(Bloomberg) -- Gold advanced as prices near the lowest level in three weeks encouraged purchases. Silver jumped the most in a week and palladium rose to the highest since Dec. 12.

Gold for immediate delivery added as much as 1.3% to $1,189.08 an ounce and traded at $1,187.24 by 4:19 p.m. in Singapore, according to Bloomberg generic pricing. The metal dropped to $1,170.76 on Dec. 22, the lowest since Dec. 1.

While bullion gained today, it’s heading for a second weekly decline, the longest such streak since October, as prospects for higher U.S. borrowing costs, accelerating economic growth and a plunge in oil prices cut demand for a haven. Holdings in the biggest exchange-traded product backed by the metal were unchanged after falling the most in 18 months on Dec. 23. The Bloomberg Dollar Spot Index, which tracks the greenback against 10 currencies, is near a five-year high.

“People earlier were shorting. It’s towards the year-end, so there’s some profit-taking,” Raymond Mok, head of foreign exchange and bullion development at Sucden Financial’s Hong Kong unit, said today, referring to investors buying back bearish bets. “The U.S. economy is well on track, and that forces the Fed to rethink a possible timeline on when they’ll start raising interest rates,” he said of the Federal Reserve.

The U.S. economy expanded at a 5% annual rate in the third quarter, the biggest advance since 2003, data this week showed. Jobless claims dropped to the lowest level in seven weeks, according to a Labor Department report on Dec. 24.


Palladium, the best performing precious metal, is poised to climb 13% in 2014, rising for a third year. Platinum sank 12% and is heading for a second year of losses, while silver tumbled 17%. Gold dropped 1.2% and is on course for its second straight annual decline, the longest such run since 2000.

Bullion, which in November dropped to the lowest level since 2010, doesn’t have much further to fall next year as doubts about the global economic recovery boost the metal’s appeal as a store of value, said Sun Yonggang, a Shanghai-based macroeconomic strategist at Everbright Futures.

“Gold is near the bottom and there’s some buying support at $1,180,” Sun said by phone today. “The increase in gold prices today isn’t that large.
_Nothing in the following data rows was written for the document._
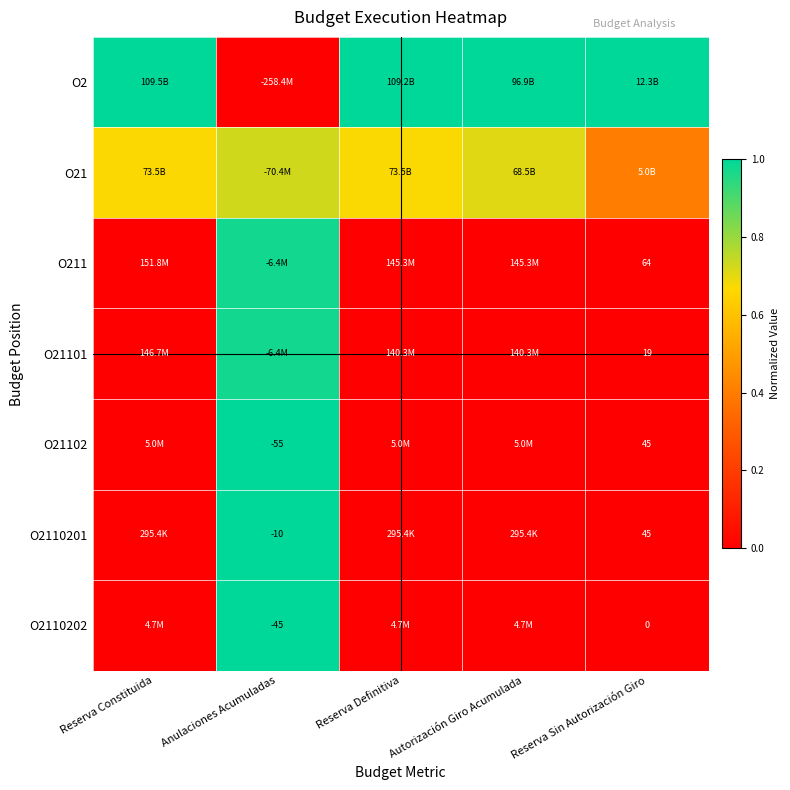

What is the sum of the O21101 values at Anulaciones Acumuladas and Reserva Constituida?

1.0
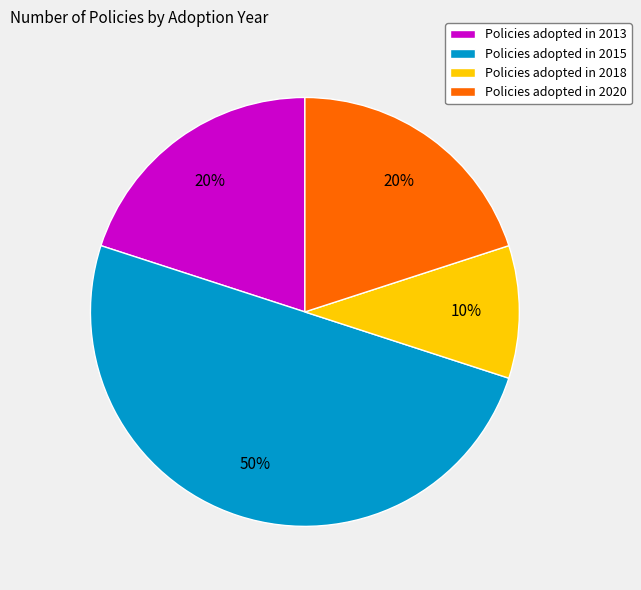

Is Policies adopted in 2018 the majority of the pie?

No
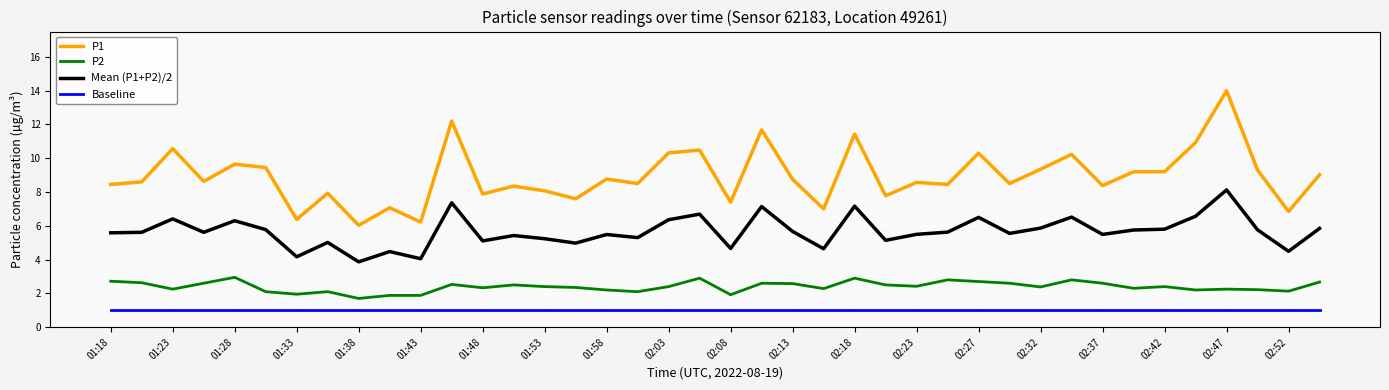

Rank the series by their maximum value, from lowest to highest.

Baseline, P2, Mean (P1+P2)/2, P1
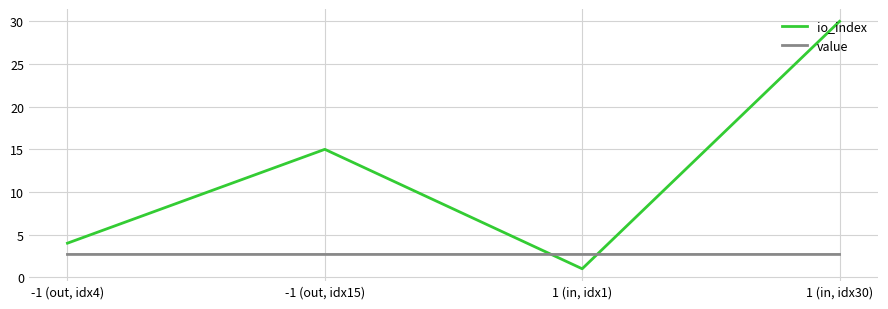

After their last crossing, which series has the higher values: value or io_index?

io_index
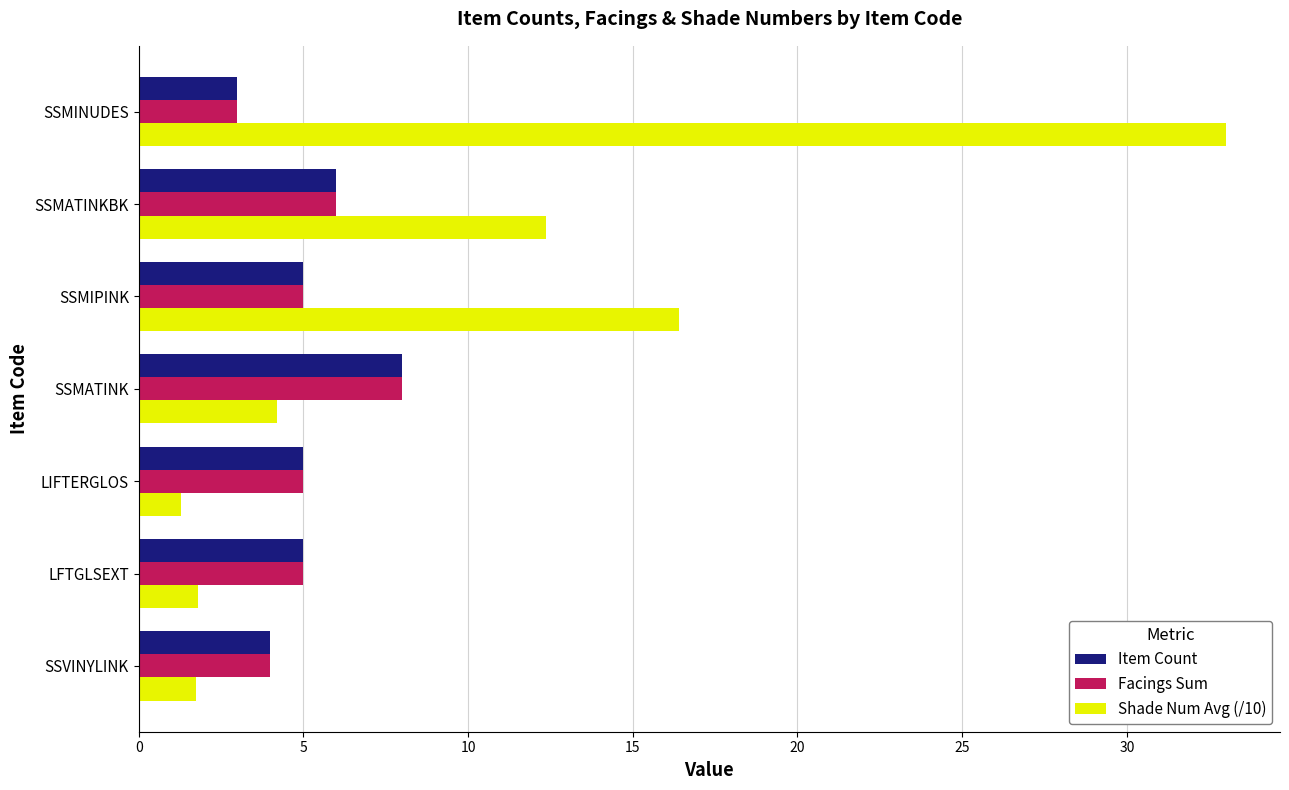

How many Item Count values are between 4 and 6?

5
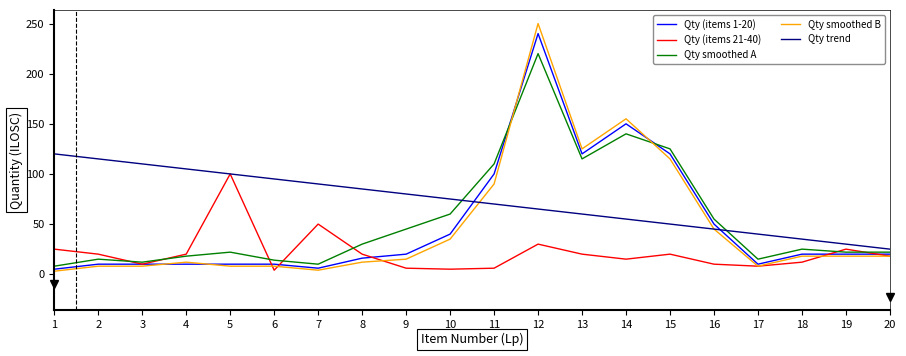

Between 12 and 13, which series saw the biggest shift?

Qty smoothed B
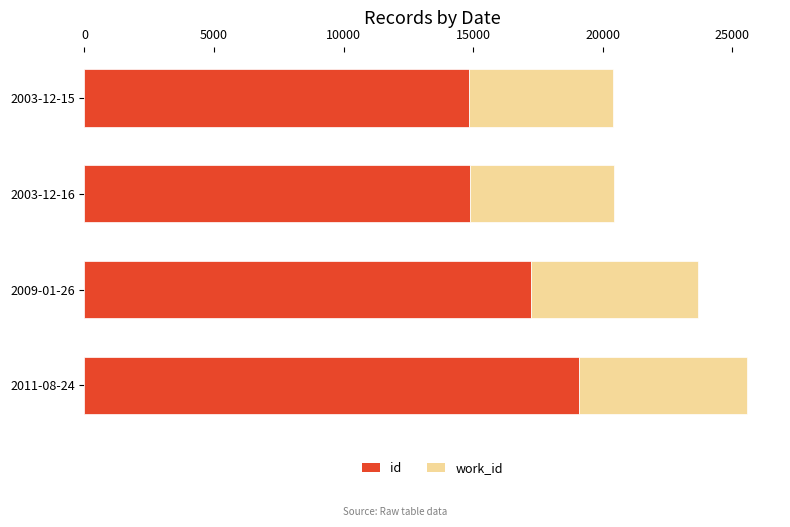

What are all the series names shown in the legend?

id, work_id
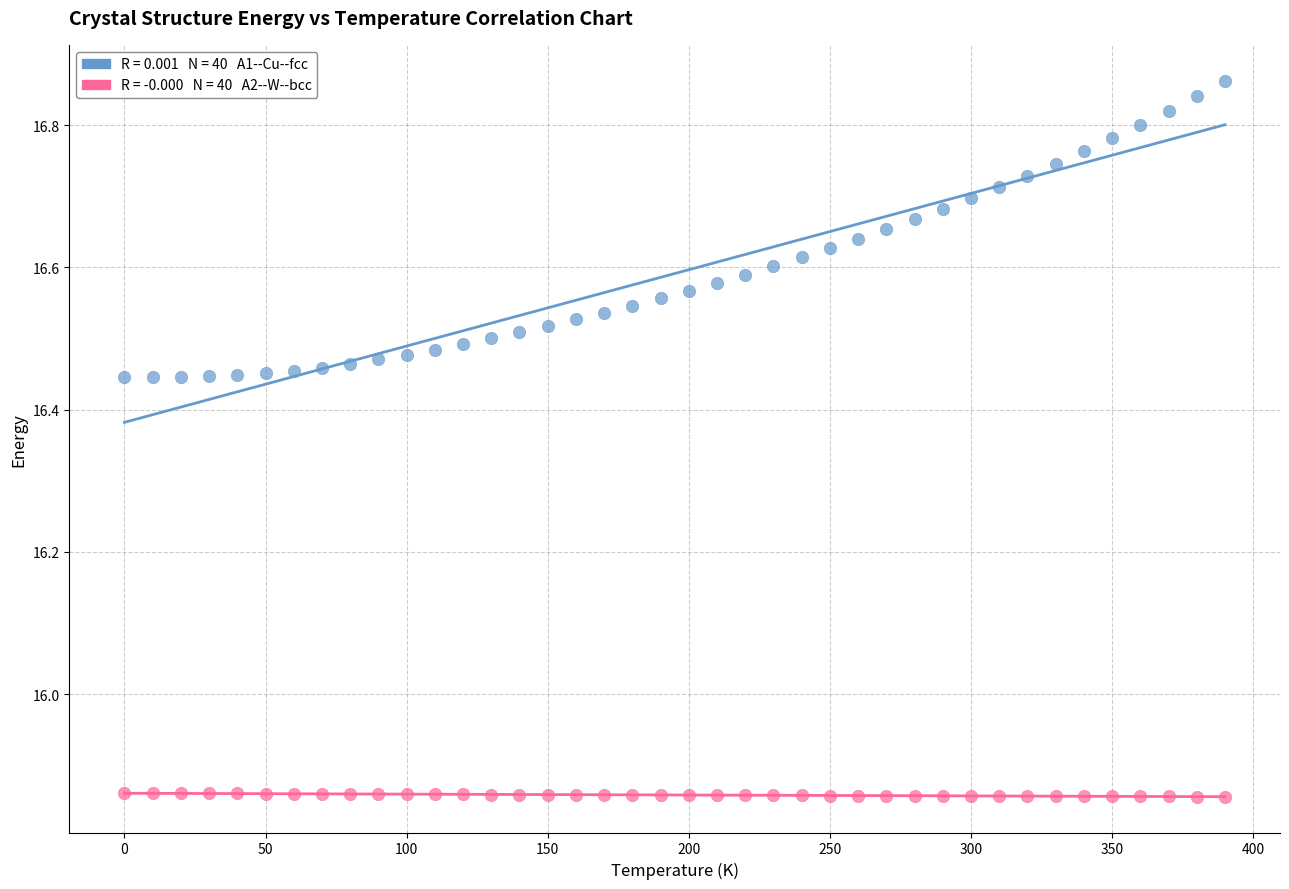

Across all data points, what is the range of X values (max minus min)?

390.0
It’s typical after Christmas.”

The metal will climb to $1,280 by the end of 2015, rising each quarter, as demand in China and India improves, Australia & New Zealand Banking Group said Dec. 17. Bullion will probably advance in 2015 once the market prices in the Fed’s first few monetary-tightening steps, TD Securities said in a report dated Dec. 8.


Assets in the SPDR Gold Trust were unchanged at 712.9 metric tons on Dec. 24 after slumping 1.6%, the most since June 2013, the previous day.

Gold for February delivery rose 1.1% to $1,186.80 an ounce on the Comex in New York. Aggregate trading was 29% below the 100-day average for this time, according to data compiled by Bloomberg.

Silver for immediate delivery rebounded as much as 2.7% to $16.1411 an ounce, the biggest intraday gain since Dec. 18, and traded at $16.1222.

Palladium climbed as much as 1.4% to $819.33 an ounce before trading at $812.75, as speculation grew that China will take more measures to bolster the economy. The metal is heading for a 0.8% increase this week. Platinum added 1.6% to $1,210.63 an ounce, the highest level in a week, before trading at $1,207.75.